Entrepreneurs and startups seem to be our new heroes but most of the people you read about are male. This is especially true of CEO’s and other senior managers. Much better informed people than me have written about why this is a problem and how we can go about fixing it.

I thought it would be worth highlighting one of the women in a senior position that have inspired me, Thayer Prime, who beside having just the best name, is currently CEO and founder of Team Prime and Primed.is.

She started in technology as a developer but moved on to running multiple successful startups, helped many well-known company’s and organisations. In addition to all that she has also run a wonderful conference, some very enjoyable christmas parties and mentored people new to the London tech scene. She managed to find the time to ran a marathon.

One of the biggest thing that continues to inspire me, is the way she does business differently, giving to charity via her company, not working all hours, spending time with her family. More people should follow her example

Ada Lovelace Day – Emma Mulqueeny

Every so often a story pops up in the press about how the UK need more engineers or about the state of computing teaching in schools.

I grew up just as the BBC was coming into schools, we had one at home, my friends had between them most of the 8-bit machines, we all played around with BASIC, programming some simple things. I didn’t do much actual programming at school, my first formal teaching was at University. Instead as we all moved over to ST‘s and Amiga‘s many of use got into STOS and AMOS, a few even progressed to 68000 assembly. Much of this motivated by wanting to create games and demos. This is how most people around my age learnt programming.

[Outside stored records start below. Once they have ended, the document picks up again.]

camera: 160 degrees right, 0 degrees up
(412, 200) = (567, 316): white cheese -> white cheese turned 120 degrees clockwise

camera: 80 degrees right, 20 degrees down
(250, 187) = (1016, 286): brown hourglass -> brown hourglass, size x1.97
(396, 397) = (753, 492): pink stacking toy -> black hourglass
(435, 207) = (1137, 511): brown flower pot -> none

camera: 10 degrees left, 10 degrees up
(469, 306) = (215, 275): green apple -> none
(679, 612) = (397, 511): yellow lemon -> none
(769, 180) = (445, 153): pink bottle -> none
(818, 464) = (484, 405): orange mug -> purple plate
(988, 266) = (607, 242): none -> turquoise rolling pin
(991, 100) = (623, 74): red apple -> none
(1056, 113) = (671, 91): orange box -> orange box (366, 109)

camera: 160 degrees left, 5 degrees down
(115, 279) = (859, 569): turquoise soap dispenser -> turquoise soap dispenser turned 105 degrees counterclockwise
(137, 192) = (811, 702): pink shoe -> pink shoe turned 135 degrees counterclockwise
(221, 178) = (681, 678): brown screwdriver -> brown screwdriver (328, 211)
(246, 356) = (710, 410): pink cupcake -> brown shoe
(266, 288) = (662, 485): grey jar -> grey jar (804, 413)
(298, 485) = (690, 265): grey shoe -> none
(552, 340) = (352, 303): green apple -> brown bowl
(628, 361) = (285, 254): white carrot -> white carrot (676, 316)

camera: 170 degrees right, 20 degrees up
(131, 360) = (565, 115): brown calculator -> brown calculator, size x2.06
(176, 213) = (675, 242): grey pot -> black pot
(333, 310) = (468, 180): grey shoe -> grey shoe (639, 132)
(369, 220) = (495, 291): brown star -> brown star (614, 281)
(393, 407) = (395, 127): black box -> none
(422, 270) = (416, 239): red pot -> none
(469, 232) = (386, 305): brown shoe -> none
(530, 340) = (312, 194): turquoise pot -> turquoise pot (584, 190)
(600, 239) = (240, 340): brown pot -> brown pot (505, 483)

Today, consoles are more popular, we have smartphones with apps, PC’s don’t tend to ship with programming languages installed by default, so simply being a consumer is much easier but we have the web, with all free tools for creating applications, so the opportunities are still around, just different. Culturally programming has become more specialist than in the 80’s, not something for the average person, even as computers have moved into more areas of everyday life.

One person helping to increase the number of people exposed to programming is Emma Mulqueeny (aka @HubMum). She is behind Rewired State and the offshoot Young Rewired State for people 18 and under, if that was not enough she is also involved in Coding for Kids. Also she is an advisor to the mayor of London on Digital issues. So she is making a difference to the way computers are taught in school, maybe in the future we will see less of those articles telling us we need more engineers in part because of the work she is doing today.